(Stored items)
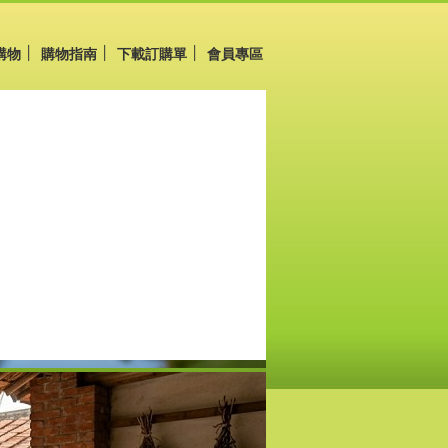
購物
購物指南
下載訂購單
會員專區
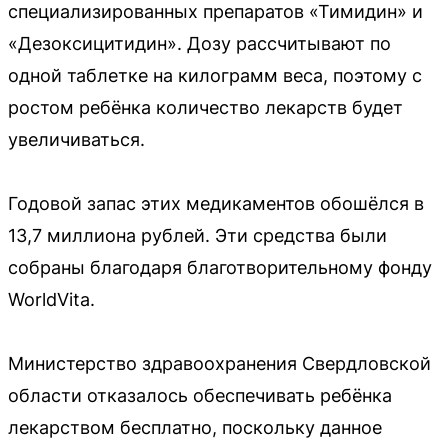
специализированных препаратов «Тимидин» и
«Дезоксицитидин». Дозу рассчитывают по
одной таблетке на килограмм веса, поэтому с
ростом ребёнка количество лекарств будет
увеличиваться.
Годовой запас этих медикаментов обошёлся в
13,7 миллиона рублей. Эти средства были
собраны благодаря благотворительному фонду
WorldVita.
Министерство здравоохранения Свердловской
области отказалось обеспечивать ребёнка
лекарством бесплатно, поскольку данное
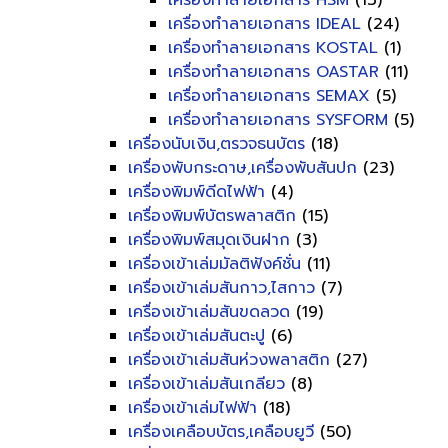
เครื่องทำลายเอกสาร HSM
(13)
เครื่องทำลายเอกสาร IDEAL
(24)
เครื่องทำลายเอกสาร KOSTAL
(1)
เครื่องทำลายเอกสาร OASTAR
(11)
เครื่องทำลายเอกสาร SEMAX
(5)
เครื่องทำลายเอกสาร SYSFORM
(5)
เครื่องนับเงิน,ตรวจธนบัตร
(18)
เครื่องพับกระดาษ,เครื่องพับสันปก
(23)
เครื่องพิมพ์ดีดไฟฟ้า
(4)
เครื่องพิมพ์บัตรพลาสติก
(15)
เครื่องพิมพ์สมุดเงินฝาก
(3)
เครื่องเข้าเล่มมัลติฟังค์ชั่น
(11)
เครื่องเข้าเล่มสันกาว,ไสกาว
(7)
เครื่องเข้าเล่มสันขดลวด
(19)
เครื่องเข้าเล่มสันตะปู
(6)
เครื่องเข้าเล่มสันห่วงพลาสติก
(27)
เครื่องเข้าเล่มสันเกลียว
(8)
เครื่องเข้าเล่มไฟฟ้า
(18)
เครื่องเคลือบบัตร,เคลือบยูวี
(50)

...

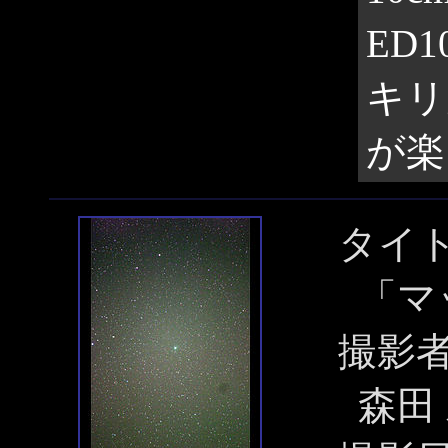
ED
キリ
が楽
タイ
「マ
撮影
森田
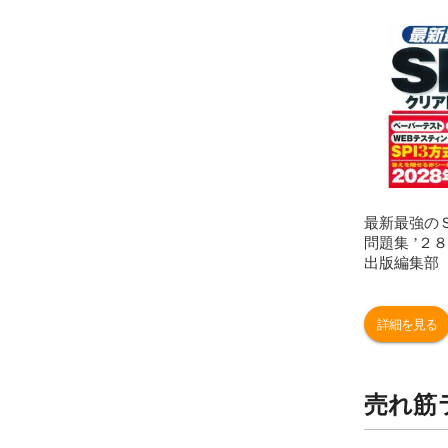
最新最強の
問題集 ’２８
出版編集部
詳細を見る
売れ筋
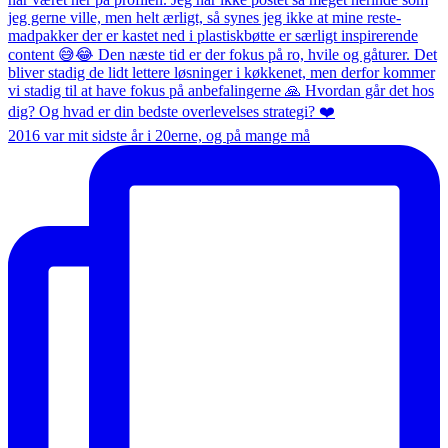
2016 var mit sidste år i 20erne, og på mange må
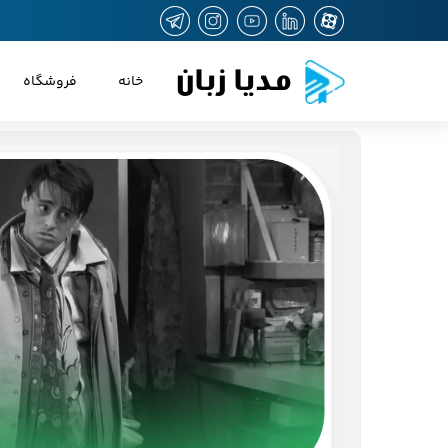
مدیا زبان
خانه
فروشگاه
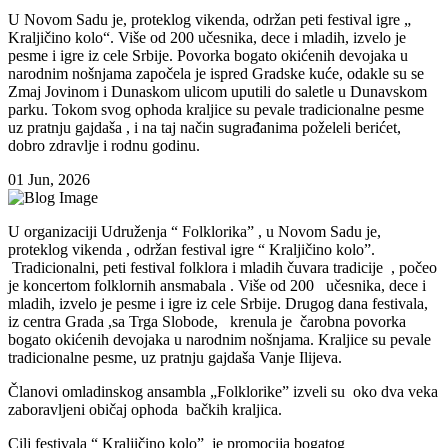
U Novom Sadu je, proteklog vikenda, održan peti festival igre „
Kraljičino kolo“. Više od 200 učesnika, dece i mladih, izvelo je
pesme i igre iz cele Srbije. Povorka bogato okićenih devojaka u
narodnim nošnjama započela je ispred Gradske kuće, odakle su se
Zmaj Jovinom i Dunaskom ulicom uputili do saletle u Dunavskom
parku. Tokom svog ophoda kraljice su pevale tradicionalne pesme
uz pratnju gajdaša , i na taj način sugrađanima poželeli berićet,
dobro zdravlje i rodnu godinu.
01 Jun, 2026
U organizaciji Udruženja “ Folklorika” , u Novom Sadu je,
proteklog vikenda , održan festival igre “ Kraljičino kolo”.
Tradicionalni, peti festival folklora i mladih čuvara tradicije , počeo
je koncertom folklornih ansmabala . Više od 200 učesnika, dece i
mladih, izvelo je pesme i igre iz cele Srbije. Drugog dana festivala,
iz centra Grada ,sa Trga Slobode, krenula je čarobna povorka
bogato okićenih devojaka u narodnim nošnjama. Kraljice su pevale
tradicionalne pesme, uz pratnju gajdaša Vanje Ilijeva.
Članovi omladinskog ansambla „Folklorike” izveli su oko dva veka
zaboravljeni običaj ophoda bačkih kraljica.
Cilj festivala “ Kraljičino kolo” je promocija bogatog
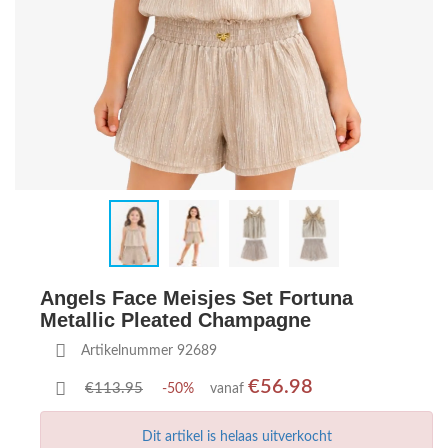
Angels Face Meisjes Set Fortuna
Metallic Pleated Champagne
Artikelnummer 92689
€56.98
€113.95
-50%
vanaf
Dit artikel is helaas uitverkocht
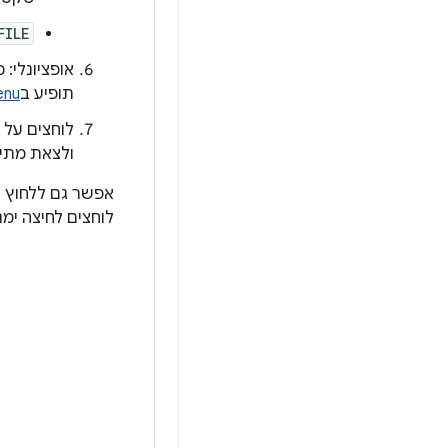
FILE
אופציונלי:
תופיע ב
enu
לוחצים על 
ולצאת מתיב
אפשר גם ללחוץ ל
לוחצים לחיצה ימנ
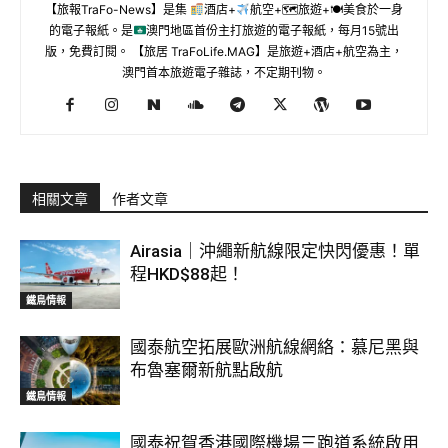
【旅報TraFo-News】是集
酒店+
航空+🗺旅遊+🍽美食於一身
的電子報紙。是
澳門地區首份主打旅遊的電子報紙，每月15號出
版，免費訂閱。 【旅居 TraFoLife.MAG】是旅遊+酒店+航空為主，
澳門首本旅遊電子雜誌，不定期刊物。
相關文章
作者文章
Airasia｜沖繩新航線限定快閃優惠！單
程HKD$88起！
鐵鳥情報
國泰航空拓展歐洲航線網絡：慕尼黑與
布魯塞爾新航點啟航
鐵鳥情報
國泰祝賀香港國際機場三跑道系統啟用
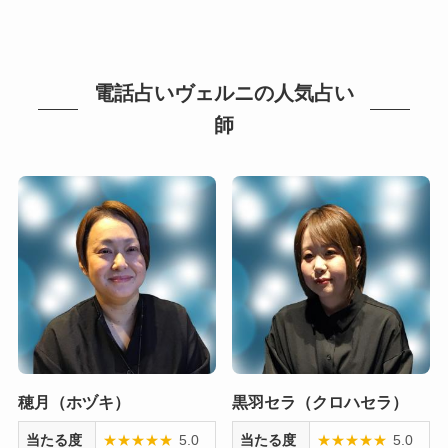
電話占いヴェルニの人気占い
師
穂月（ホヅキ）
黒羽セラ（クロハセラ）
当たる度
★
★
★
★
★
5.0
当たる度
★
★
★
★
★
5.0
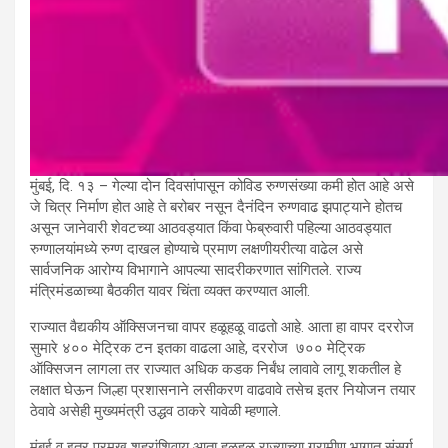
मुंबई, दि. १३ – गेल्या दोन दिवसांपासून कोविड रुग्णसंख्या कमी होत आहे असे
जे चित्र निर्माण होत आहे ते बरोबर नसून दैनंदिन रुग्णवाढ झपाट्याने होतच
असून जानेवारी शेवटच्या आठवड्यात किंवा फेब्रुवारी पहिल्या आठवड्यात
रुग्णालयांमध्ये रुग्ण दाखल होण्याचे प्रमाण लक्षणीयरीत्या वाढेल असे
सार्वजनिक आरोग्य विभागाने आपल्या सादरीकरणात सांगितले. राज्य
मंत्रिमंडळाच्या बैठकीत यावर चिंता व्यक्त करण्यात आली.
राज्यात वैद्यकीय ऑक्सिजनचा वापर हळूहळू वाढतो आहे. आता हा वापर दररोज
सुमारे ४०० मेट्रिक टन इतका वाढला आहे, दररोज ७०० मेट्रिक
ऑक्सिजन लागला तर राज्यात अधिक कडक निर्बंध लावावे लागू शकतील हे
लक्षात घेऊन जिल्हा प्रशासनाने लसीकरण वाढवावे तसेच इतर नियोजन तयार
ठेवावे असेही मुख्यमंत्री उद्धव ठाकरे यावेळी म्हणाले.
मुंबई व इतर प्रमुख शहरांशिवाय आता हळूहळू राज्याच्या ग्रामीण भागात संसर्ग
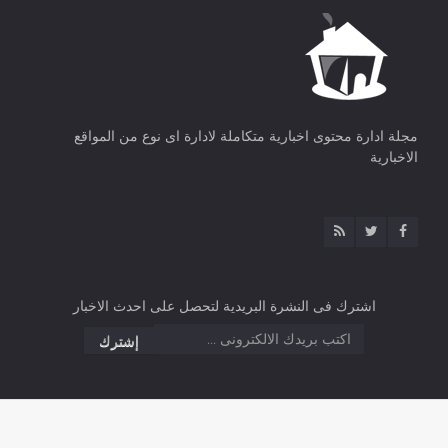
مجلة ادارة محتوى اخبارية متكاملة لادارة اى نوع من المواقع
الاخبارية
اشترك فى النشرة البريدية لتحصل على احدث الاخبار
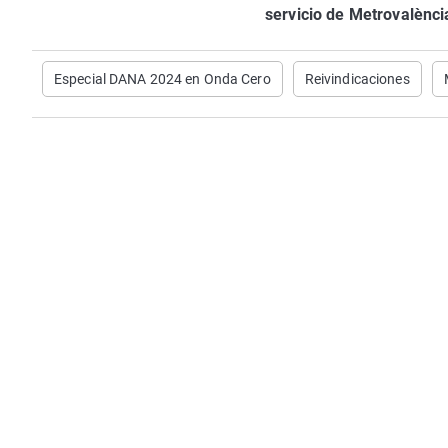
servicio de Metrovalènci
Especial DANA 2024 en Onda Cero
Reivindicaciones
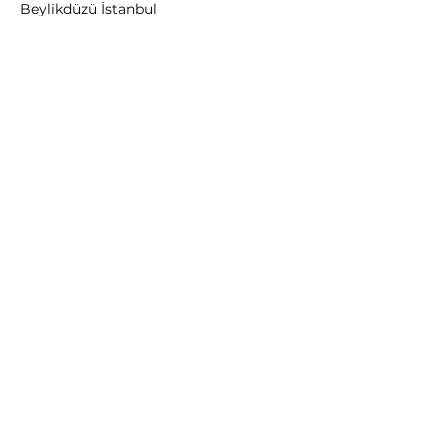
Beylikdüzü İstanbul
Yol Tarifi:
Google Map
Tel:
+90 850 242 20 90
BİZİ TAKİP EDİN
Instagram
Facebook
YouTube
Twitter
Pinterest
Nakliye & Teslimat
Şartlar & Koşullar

--

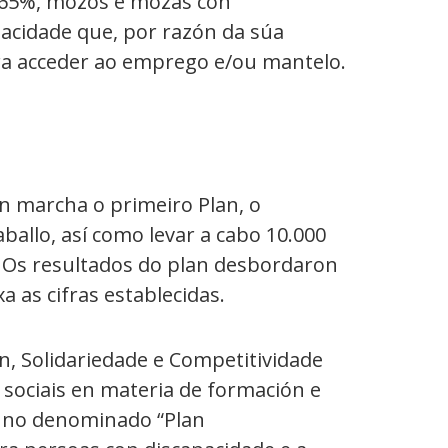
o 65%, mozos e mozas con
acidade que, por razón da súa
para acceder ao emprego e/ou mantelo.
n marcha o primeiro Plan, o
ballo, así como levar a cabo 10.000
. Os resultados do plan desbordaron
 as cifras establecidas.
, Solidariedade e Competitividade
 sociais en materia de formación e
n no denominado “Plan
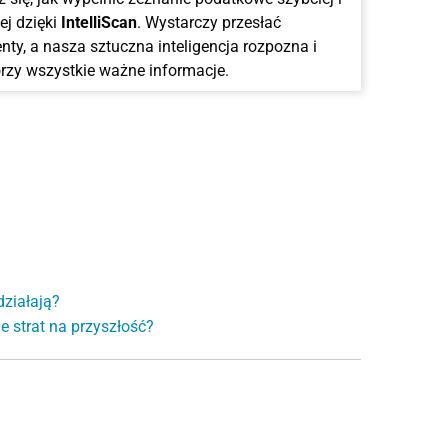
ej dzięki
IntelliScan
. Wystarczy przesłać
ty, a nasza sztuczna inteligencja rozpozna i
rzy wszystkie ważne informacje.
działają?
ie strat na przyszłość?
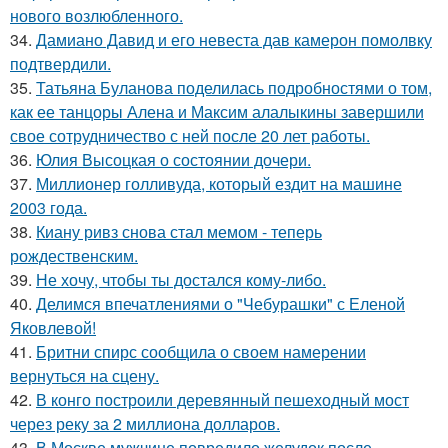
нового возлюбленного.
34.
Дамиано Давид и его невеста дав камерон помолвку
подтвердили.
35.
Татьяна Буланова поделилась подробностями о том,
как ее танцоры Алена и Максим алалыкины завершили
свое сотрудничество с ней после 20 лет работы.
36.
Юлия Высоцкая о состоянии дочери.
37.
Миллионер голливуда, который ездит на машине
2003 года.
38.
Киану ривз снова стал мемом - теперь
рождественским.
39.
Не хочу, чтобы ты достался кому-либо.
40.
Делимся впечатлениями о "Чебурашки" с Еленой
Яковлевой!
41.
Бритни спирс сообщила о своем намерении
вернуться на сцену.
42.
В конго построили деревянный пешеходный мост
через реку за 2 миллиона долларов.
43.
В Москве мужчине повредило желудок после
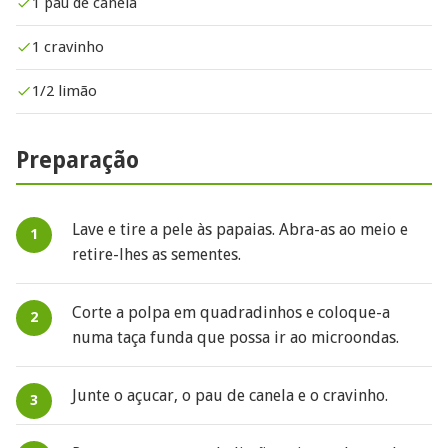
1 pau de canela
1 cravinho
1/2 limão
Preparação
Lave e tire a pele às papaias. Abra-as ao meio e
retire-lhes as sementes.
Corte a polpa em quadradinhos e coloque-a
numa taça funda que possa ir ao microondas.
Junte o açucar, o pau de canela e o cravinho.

### Problem details
For the string "igre", show each line of the entries above where it occurs.

### Response to the exercise
U Novom Sadu je, proteklog vikenda, održan peti festival igre „
pesme i igre iz cele Srbije. Povorka bogato okićenih devojaka u
proteklog vikenda , održan festival igre “ Kraljičino kolo”.
mladih, izvelo je pesme i igre iz cele Srbije. Drugog dana festivala,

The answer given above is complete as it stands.